I have found with liliums that a good start is especially important for success; this means sound, healthy bulbs and proper soil conditions and methods of planting.
Liliums do not like being out of the ground and when they are they should be stored in damp coir peat in bags in the vegetable crisper in the refrigerator, so make sure when you purchase lilium bulbs they have not dried out and do not have shrivelled scales or roots.
Bulbs should be plump and firm to the touch.
There are two main types of liliums - stem rooting which produces roots above the bulb as well as from the base and basal rooting liliums that have roots from the bottom of the bulb.
This is an important distinction because the stem rooting types need to be planted much deeper than the others.
The soil must be deep, fertile and above all well draining and in a sunny position.
Dig soil to a depth of about 30cms so that there is plenty of friable soil below the bulbs and 15cms on top of the bulbs.
Neutral or slightly acid soil is best for most liliums though some will tolerate lime.
Liliums grow well planted among azaleas and low growing shrubs as they like a cool root run while keeping their heads in the sun.
Spring is the best time for planting stem rooting types but many gardeners believe the basal rooting liliums prefer the autumn.
I find that spring is a good time to plant all lilium types.
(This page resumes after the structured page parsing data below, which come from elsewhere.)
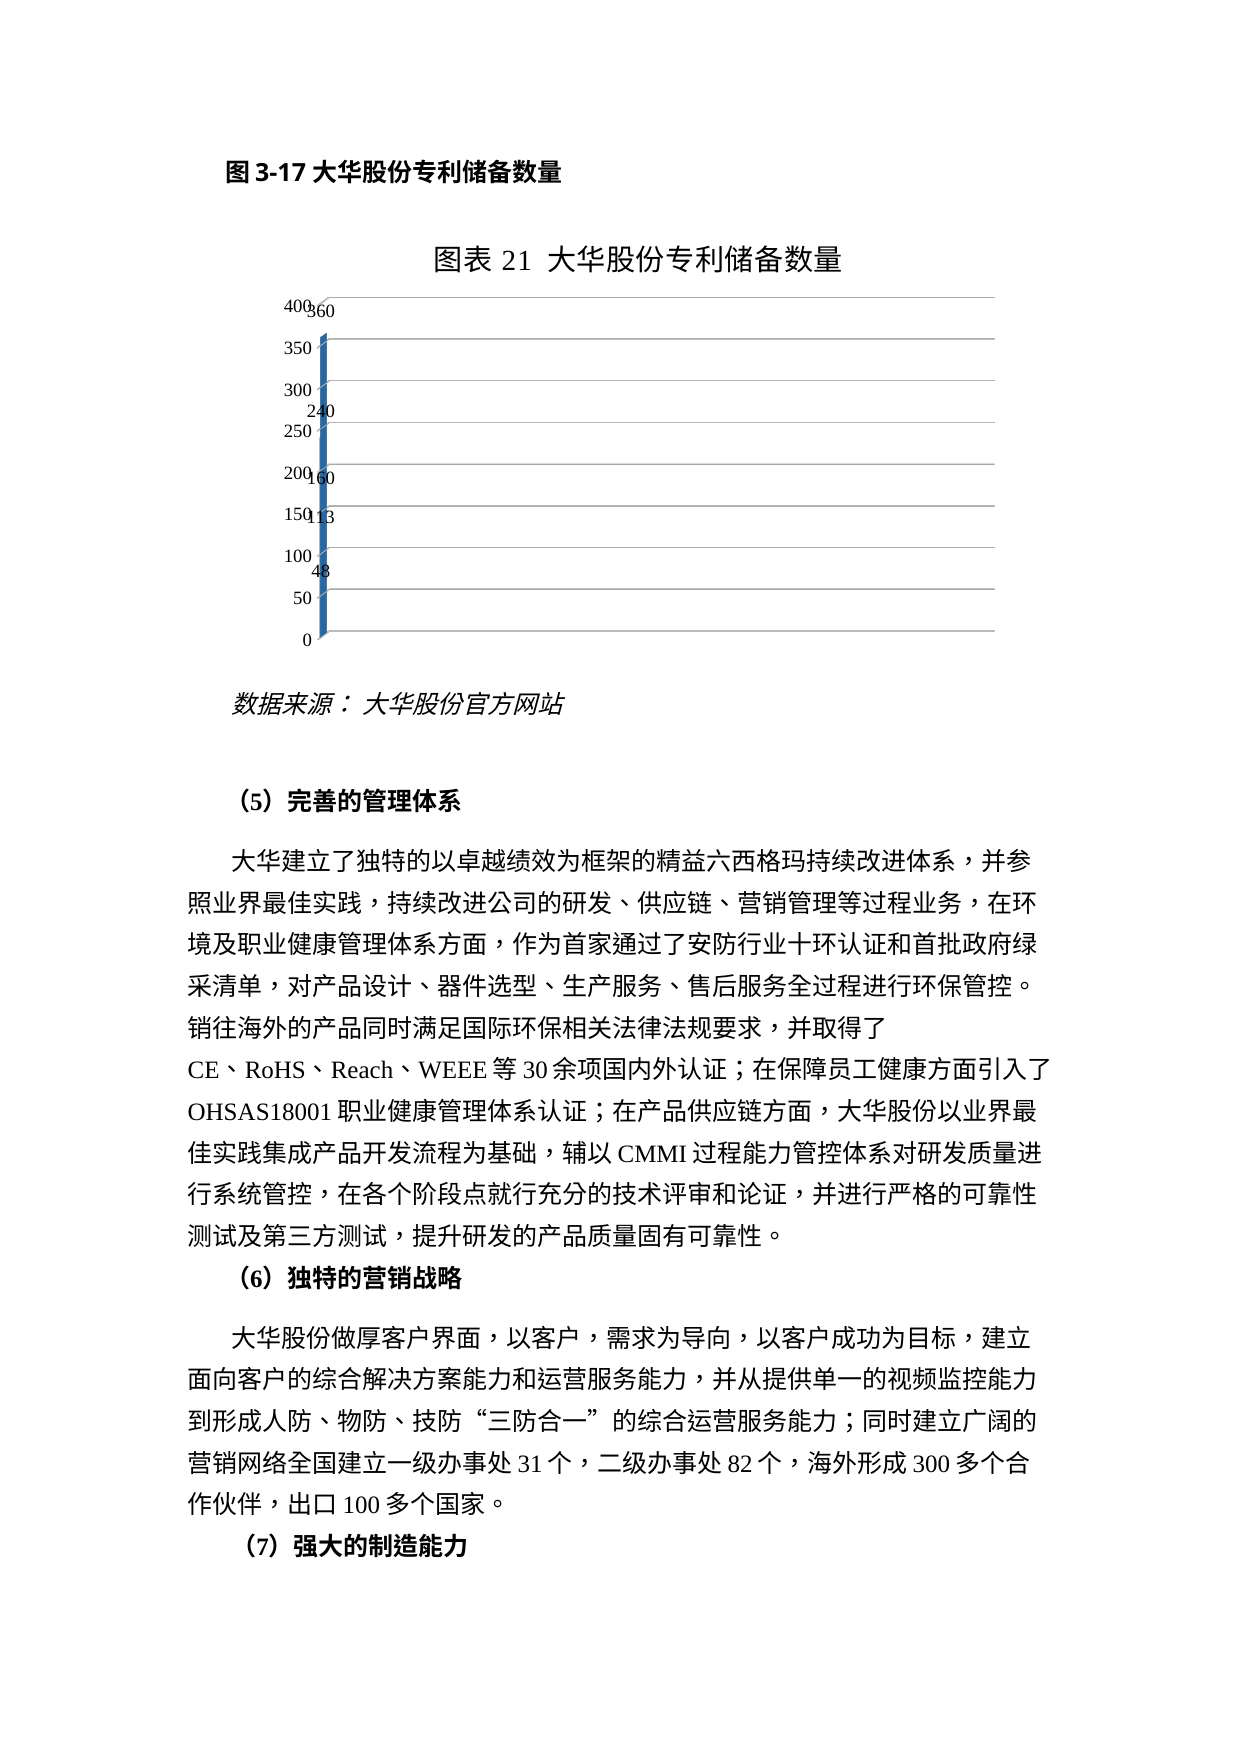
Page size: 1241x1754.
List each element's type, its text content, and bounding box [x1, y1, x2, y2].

text 数据来源： 大华股份官方网站 [187, 681, 1053, 723]
text 大华股份做厚客户界面，以客户，需求为导向，以客户成功为目标，建立面向客户的综合解决方案能力和运营服务能力，并从提供单一的视频监控能力到形成人防、物防、技防“三防合一”的综合运营服务能力；同时建立广阔的营销网络全国建立一级办事处31个，二级办事处82个，海外形成300多个合作伙伴，出口100多个国家。 [187, 1315, 1053, 1524]
list （6）独特的营销战略 [225, 1256, 1053, 1297]
text （7）强大的制造能力 [187, 1524, 1053, 1565]
list 图3-17 大华股份专利储备数量 [225, 150, 1053, 192]
list （5）完善的管理体系 [225, 779, 1053, 821]
text 大华建立了独特的以卓越绩效为框架的精益六西格玛持续改进体系，并参照业界最佳实践，持续改进公司的研发、供应链、营销管理等过程业务，在环境及职业健康管理体系方面，作为首家通过了安防行业十环认证和首批政府绿采清单，对产品设计、器件选型、生产服务、售后服务全过程进行环保管控。销往海外的产品同时满足国际环保相关法律法规要求，并取得了CE、RoHS、Reach、WEEE等30余项国内外认证；在保障员工健康方面引入了OHSAS18001职业健康管理体系认证；在产品供应链方面，大华股份以业界最佳实践集成产品开发流程为基础，辅以CMMI过程能力管控体系对研发质量进行系统管控，在各个阶段点就行充分的技术评审和论证，并进行严格的可靠性测试及第三方测试，提升研发的产品质量固有可靠性。 [187, 839, 1053, 1256]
With this initial care liliums should become well established and need little attention except to keep the soil moist, but not waterlogged.
You can be assured of a succession of flowers from late spring till late autumn depending on the varieties planted.
The flower colours available include white, ivory, pink, red, orange, yellow, lilac, gold and purple, some spotted and banded with other colours.
Size and shape vary as well from the large trumpets of Lilium candidum and the well-shaped Lilium 'Bellingham' hybrids to the small flowered turkscaps of the vivid orange Lilium davidii or the pink Lilium cernum.
Lilium henryi with attractive spotted flowers can grow to two metres tall and requires staking.
The trumpet-shaped flowers of Lilium regale are regarded as one of the most stately of all garden plants.
Another quite spectacular lilium is Lilium auratum the golden-rayed lily of Japan with yellow bands on white cup-shaped flowers.
The Bellingham hybrids are similar in shape to the old much-loved tiger lily and are especially popular.
These have the virtue of being long lasting and may have 12 or more flowers on each stem.
There is an immense variety of lilium hybrids available today.
The range of these stretches from the Asiatic varieties through the Trumpets and on to the most beautiful of them all in the strongly-scented Orientals.
These stately, easy-to-grow, plants are unsurpassed in beauty, adding a timeless elegance to the garden and, with careful choice of different varieties, you can have a display of blooms for months.